Bitcoin XT was actually the first fork to take place, and it attracted loads of media attention. The new software included several updates, such as the Bitcoin Improvement Proposal, dubbed BIP 64, alongside a P2P protocol extension. The main point of the fork was to increase the number of transactions that could be processed by the network from 7 t/s to 24 t/s. However, the fork never met the threshold required to continue running, so it ended up as a failed experiment.
Bitcoin Classic was the second effort to increase the block size. However, this time, the proposal aimed to only increase the block size to 2 MB. Initially, it gathered a following, but later on, Bitcoin Classic was shut down.
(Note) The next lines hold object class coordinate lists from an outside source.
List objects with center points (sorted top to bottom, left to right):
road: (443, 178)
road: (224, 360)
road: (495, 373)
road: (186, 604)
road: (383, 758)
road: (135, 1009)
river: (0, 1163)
Yet another attempt at fixing the scalability issue was Bitcoin Unlimited. This protocol didn’t set an exact block size, but rather it provided users with the ability to choose whatever size they preferred. The size would remain set once consensus was achieved.
In an effort to reduce the mining centralization that Bitcoin was dealing with, Bitcoin Gold, another hard fork of the protocol, took place. In comparison to Bitcoin, the Gold version stopped supporting ASIC chip-based mining and instead chose GPU mining as an alternative to encourage decentralization.
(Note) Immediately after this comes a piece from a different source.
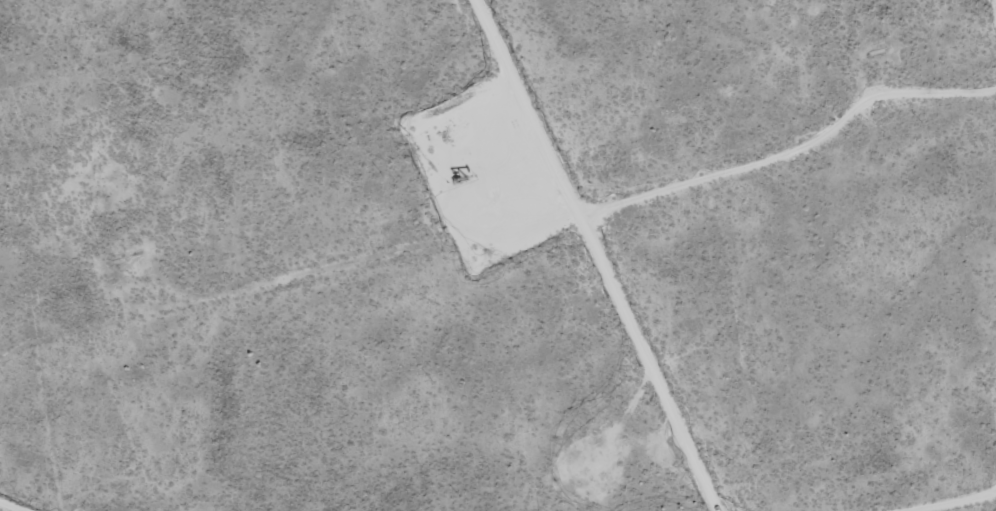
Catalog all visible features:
road: (615, 255)
road: (19, 503)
What the Future Holds: Upcoming Bitcoin Forks
A total of 20 Bitcoin forks took place between late 2017 and 2018, and many others are being planned for the future. However, many of these forks have ended up as failed projects, whereas others are simply trying to profit off Bitcoin by creating artificial value. At this time, Bitcoin Cash can be referred to as the only Bitcoin fork that was successful and will continue to be relevant for many years to come.
Bitcoin has come so far, and there are still numerous improvements that need to be made. However, any change to the system needs to be studied in terms of how it will impact security, usability, and the price of the coin. Oftentimes, it is better for the original coin to be updated, rather than creating a large number of separate coins, each with its own small differences. After all, creating new coins from scratch might be a better solution and may even bring larger profits to their developers.
With these aspects in mind, it’s difficult to say what the future truly holds for forks. So far, several upcoming Bitcoin forks have been announced, but none are taking the spotlight. Each of the forks proposes a change that would supposedly benefit the network, yet this doesn’t matter if the fork doesn’t have a strong support community. Chances are that the next successful Bitcoin fork will be the result of yet another prolonged debate on one of the issues that Bitcoin is dealing with.
Based on everything that has been outlined so far, Bitcoin forks are supposed to be projects that attempt to fix issues that other developers don’t back. In the world of digital currencies, fixing an issue oftentimes means creating another problem for the community to deal with, possibly even changing the purpose of the cryptocurrency in question completely.